Appellante wordt niet gevolgd in haar standpunt dat de woorden van KNO- arts Stolwijk, zoals beschreven in zijn brief van 30 december 2010, door de rechtbank verkeerd zijn geïnterpreteerd. De rechtbank heeft in haar uitspraak weliswaar de woorden van deze arts op een andere wijze weergegeven dan in diens brief vermeld, maar het oordeel van de rechtbank dat de omgevingsgeluiden, omdat zij het tinnitusgeluid maskeren, op zichzelf niet een probleem vormen maar dat alleen het verstaan van spraak in een lawaaiige omgeving problemen oplevert is overeenkomstig hetgeen de KNO-arts in zijn brief van 30 december 2010 heeft vermeld.
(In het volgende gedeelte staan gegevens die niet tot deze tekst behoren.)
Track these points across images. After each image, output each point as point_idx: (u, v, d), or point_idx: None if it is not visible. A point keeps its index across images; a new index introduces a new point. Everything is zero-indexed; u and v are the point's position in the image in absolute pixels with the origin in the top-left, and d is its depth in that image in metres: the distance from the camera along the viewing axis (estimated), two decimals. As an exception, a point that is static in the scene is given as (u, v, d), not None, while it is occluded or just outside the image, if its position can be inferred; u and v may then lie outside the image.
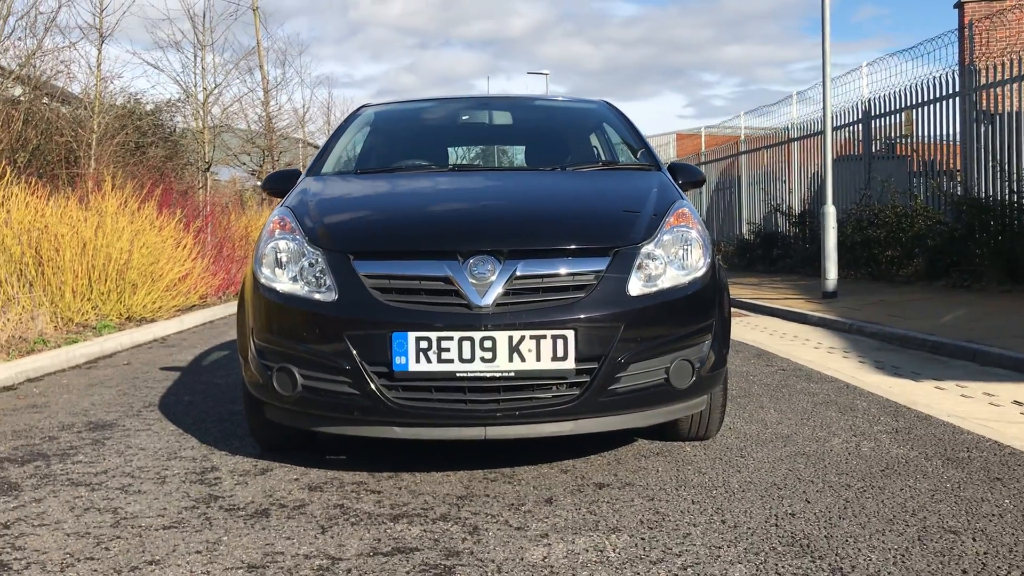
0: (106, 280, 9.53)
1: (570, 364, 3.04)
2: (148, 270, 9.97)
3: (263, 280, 3.37)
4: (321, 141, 33.50)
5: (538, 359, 3.03)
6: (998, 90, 11.04)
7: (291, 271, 3.35)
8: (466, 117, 4.92)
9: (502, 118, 4.95)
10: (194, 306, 11.43)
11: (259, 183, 30.45)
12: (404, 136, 4.78)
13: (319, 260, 3.26)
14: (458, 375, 3.02)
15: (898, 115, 13.48)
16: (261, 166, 30.34)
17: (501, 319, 3.02)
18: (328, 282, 3.20)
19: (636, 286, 3.18)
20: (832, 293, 10.05)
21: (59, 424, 4.48)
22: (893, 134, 13.85)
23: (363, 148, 4.68)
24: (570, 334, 3.03)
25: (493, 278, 3.06)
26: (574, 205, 3.59)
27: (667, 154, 27.26)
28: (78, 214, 9.92)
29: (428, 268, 3.11)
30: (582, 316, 3.06)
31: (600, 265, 3.17)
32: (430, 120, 4.95)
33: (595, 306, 3.09)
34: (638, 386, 3.16)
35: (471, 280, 3.06)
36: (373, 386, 3.06)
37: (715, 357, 3.39)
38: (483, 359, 3.01)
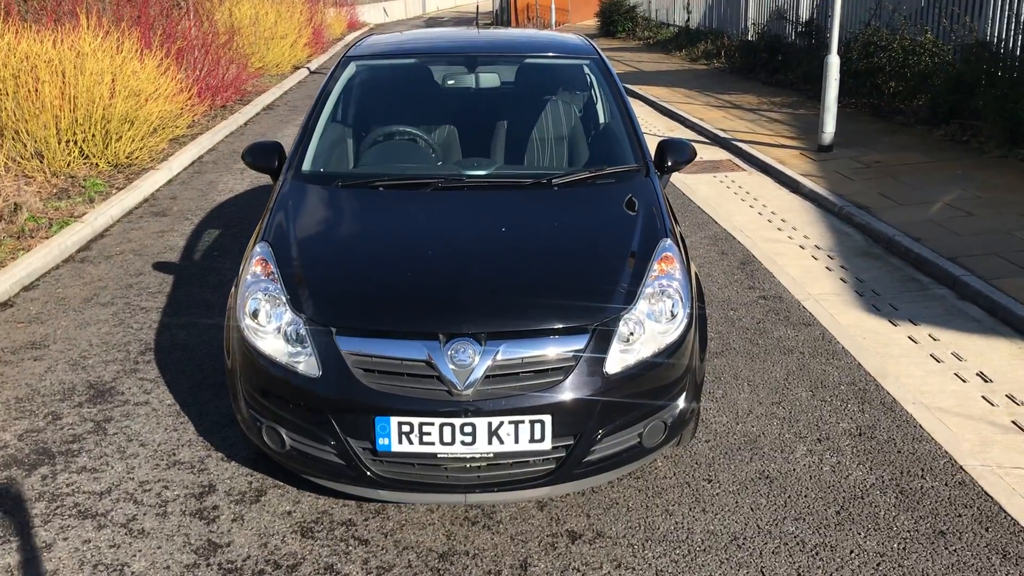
0: (90, 127, 9.35)
1: (547, 445, 3.18)
2: (132, 114, 9.75)
3: (247, 332, 3.42)
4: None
5: (516, 441, 3.16)
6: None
7: (274, 323, 3.40)
8: (452, 82, 4.73)
9: (489, 80, 4.75)
10: (183, 136, 11.25)
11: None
12: (387, 112, 4.62)
13: (301, 326, 3.30)
14: (439, 456, 3.17)
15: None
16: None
17: (481, 405, 3.12)
18: (310, 349, 3.26)
19: (614, 362, 3.25)
20: (828, 147, 9.93)
21: (60, 388, 4.65)
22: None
23: (345, 128, 4.55)
24: (547, 418, 3.15)
25: (474, 363, 3.13)
26: (556, 268, 3.55)
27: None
28: (55, 53, 9.54)
29: (409, 350, 3.16)
30: (560, 400, 3.16)
31: (579, 343, 3.22)
32: (414, 86, 4.77)
33: (573, 389, 3.18)
34: (611, 453, 3.32)
35: (451, 366, 3.13)
36: (358, 460, 3.21)
37: (689, 408, 3.52)
38: (463, 443, 3.15)
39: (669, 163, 4.35)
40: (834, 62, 9.73)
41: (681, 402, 3.46)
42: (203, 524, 3.52)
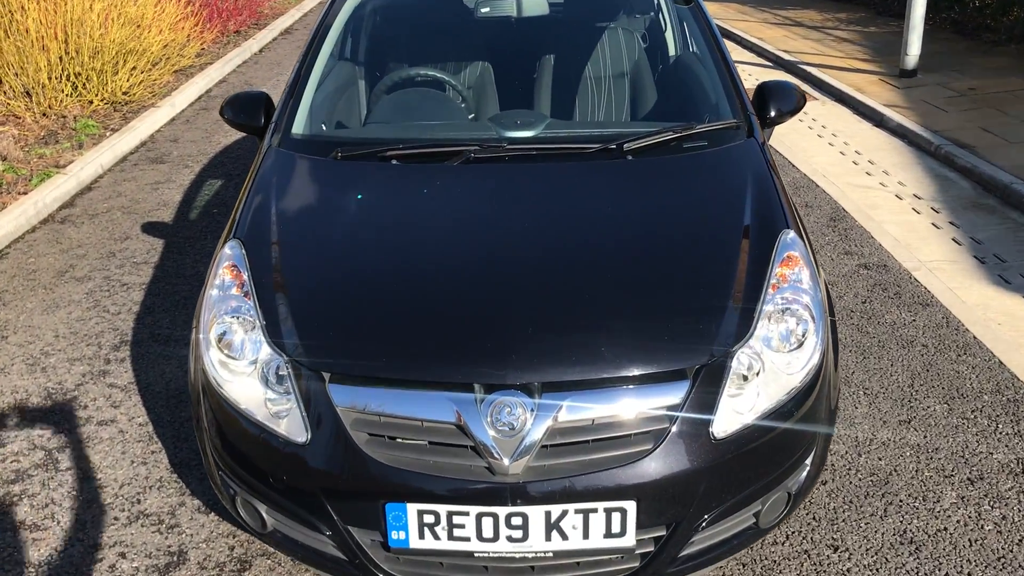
0: (82, 59, 8.36)
1: (629, 541, 2.25)
2: (130, 44, 8.73)
3: (211, 370, 2.49)
4: None
5: (585, 536, 2.23)
6: None
7: (247, 357, 2.46)
8: (486, 10, 3.65)
9: (535, 6, 3.66)
10: (190, 67, 10.23)
11: None
12: (403, 51, 3.57)
13: (283, 367, 2.36)
14: (477, 555, 2.25)
15: None
16: None
17: (535, 489, 2.19)
18: (294, 402, 2.32)
19: (724, 421, 2.29)
20: (912, 71, 8.71)
21: (11, 399, 3.79)
22: None
23: (349, 74, 3.51)
24: (631, 505, 2.21)
25: (525, 427, 2.18)
26: (638, 283, 2.52)
27: None
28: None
29: (431, 408, 2.22)
30: (648, 479, 2.21)
31: (676, 395, 2.25)
32: (438, 15, 3.70)
33: (667, 463, 2.22)
34: (716, 542, 2.39)
35: (492, 432, 2.18)
36: (363, 556, 2.30)
37: (817, 470, 2.56)
38: (510, 538, 2.22)
39: (772, 114, 3.31)
40: (923, -29, 8.45)
41: (809, 463, 2.50)
42: (165, 618, 2.66)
De bezwaarverzekeringsarts heeft in aanvulling hierop in haar rapport van 17 april 2013 geconcludeerd dat tinnitus op zichzelf wel hinderlijk is maar verder geen specifieke beperkingen in het functioneren geeft, anders dan de reeds gestelde bijkomende beperkingen met betrekking tot het verstaan van spraak in een lawaaiige omgeving, hetgeen vooral samenhangt met appellantes lichte gehoorverlies van het linker oor. Nu namens appellante geen nieuwe medische gegevens zijn overgelegd waaruit blijkt dat haar beperkingen ten aanzien van het verrichten van arbeid zijn onderschat, wordt geen aanleiding gezien dat standpunt van de bezwaarverzekeringsarts voor onjuist te houden.
5.5.
Met de rechtbank is de Raad van oordeel dat de functie van monteur/monteuse per de datum hier in geding voor appellante geschikt te achten was nu de beperkingen voortkomend uit de tinnitusklachten geen beletsel vormden om deze functie te verrichten.
6.
Uit de overwegingen 5.2 tot en met 5.5 volgt dat de rechtbank het beroep tegen het besluit van 14 januari 2011 terecht ongegrond heeft verklaard. De aangevallen uitspraak wordt bevestigd.
7.
Voor een proceskostenveroordeling bestaat geen aanleiding.

BESLISSING

De Centrale Raad van Beroep bevestigt de aangevallen uitspraak.
Deze uitspraak is gedaan door J.J.T. van den Corput als voorzitter en B.M. van Dun en
A.I. van der Kris als leden, in tegenwoordigheid van Z. Karekezi als griffier. De beslissing is uitgesproken in het openbaar op 5 februari 2014.